_About this exercise_:
Transcribe only part of the material below: the lines from the one containing "wastebasket: none [501,274,542,326]" through the one containing "office chair: none [219,117,326,279]", inclusive, exactly as written.
◆ ◆ ◆
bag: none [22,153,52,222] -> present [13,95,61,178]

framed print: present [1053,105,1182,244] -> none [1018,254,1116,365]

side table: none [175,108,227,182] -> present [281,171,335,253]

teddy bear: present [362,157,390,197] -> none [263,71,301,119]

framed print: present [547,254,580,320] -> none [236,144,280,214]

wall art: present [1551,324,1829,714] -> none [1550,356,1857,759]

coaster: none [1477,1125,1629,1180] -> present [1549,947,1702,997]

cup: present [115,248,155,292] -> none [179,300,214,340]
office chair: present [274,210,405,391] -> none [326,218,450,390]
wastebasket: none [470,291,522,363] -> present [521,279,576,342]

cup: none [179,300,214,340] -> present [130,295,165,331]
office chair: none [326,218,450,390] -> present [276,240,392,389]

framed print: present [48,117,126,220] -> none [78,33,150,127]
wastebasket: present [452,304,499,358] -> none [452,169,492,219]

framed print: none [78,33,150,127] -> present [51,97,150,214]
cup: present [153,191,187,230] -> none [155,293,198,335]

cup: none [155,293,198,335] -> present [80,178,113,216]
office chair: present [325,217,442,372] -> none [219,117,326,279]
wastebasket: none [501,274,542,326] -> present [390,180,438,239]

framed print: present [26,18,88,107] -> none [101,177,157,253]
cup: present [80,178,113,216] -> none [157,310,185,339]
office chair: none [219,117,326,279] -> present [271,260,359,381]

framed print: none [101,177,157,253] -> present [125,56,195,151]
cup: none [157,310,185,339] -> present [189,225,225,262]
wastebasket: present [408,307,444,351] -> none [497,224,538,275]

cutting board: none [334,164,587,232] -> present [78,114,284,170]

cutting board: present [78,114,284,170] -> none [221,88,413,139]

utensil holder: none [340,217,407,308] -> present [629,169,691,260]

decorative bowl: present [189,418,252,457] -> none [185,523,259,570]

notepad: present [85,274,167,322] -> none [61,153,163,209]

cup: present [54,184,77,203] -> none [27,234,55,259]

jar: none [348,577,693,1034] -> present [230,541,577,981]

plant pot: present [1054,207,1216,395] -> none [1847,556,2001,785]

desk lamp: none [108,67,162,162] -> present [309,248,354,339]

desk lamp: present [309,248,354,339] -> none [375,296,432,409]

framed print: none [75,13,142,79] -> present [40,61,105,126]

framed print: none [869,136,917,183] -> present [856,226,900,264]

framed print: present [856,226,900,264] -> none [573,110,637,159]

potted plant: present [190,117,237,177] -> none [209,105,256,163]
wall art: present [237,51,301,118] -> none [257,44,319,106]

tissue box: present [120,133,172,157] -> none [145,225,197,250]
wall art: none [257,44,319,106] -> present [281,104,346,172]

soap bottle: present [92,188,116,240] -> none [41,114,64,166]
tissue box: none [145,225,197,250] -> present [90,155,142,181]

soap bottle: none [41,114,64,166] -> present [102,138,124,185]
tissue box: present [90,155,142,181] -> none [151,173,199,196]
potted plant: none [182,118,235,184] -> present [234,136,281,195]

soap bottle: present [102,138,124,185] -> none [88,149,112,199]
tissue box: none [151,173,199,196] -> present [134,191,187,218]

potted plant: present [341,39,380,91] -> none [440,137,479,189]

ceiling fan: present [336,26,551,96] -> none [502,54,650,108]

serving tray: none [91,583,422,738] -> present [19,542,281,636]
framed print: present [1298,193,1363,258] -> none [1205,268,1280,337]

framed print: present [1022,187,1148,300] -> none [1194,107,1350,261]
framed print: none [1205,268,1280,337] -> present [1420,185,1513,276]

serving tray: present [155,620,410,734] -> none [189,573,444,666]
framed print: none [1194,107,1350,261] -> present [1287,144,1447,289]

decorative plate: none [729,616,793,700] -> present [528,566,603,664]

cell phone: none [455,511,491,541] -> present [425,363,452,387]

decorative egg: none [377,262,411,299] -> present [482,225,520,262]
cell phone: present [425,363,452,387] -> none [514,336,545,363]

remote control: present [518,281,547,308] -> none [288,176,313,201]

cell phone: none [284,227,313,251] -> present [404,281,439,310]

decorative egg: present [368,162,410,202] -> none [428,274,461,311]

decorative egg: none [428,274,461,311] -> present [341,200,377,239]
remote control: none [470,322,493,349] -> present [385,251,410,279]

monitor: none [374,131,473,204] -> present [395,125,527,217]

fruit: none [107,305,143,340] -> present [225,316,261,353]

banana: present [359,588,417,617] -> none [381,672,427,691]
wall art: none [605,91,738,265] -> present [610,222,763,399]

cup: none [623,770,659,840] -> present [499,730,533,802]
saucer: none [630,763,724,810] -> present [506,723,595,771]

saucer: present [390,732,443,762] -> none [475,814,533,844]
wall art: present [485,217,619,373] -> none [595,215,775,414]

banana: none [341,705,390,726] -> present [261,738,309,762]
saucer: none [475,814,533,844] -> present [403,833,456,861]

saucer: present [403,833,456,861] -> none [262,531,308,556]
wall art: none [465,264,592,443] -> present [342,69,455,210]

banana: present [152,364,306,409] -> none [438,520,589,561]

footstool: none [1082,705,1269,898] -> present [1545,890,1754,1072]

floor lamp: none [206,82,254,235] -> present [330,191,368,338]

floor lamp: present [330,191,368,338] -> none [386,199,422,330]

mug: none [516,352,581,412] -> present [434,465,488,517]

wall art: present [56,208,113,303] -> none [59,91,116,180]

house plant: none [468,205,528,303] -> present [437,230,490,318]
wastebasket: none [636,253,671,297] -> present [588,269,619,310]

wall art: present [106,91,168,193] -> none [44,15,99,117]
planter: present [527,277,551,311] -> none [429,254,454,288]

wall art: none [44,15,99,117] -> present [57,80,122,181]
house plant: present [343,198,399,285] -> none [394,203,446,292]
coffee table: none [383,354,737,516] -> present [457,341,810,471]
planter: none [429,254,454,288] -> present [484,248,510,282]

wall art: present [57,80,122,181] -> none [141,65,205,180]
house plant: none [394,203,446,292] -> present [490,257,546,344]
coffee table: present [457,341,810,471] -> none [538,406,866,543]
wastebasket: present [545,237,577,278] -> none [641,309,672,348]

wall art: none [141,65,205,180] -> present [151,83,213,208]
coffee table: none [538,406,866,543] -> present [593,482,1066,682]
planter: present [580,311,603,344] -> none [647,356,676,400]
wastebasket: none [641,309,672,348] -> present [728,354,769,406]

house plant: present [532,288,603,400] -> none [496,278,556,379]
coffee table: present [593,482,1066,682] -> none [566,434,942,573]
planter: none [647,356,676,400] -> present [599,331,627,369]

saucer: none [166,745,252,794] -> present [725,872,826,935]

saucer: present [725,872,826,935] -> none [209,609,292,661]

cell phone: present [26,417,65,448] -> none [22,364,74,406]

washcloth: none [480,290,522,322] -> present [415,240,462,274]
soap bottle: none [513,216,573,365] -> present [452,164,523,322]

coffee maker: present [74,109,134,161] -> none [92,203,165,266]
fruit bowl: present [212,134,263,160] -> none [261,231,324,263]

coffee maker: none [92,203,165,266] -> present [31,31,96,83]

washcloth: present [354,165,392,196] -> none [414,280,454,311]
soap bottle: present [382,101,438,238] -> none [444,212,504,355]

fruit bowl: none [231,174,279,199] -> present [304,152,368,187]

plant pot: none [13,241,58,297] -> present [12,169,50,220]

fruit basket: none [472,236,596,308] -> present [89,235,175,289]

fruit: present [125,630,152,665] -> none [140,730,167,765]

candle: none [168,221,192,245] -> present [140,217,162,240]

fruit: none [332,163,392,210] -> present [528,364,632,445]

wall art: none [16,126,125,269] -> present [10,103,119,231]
◆ ◆ ◆
_Expected answer_:
wastebasket: none [501,274,542,326] -> present [390,180,438,239]

framed print: present [26,18,88,107] -> none [101,177,157,253]
cup: present [80,178,113,216] -> none [157,310,185,339]
office chair: none [219,117,326,279] -> present [271,260,359,381]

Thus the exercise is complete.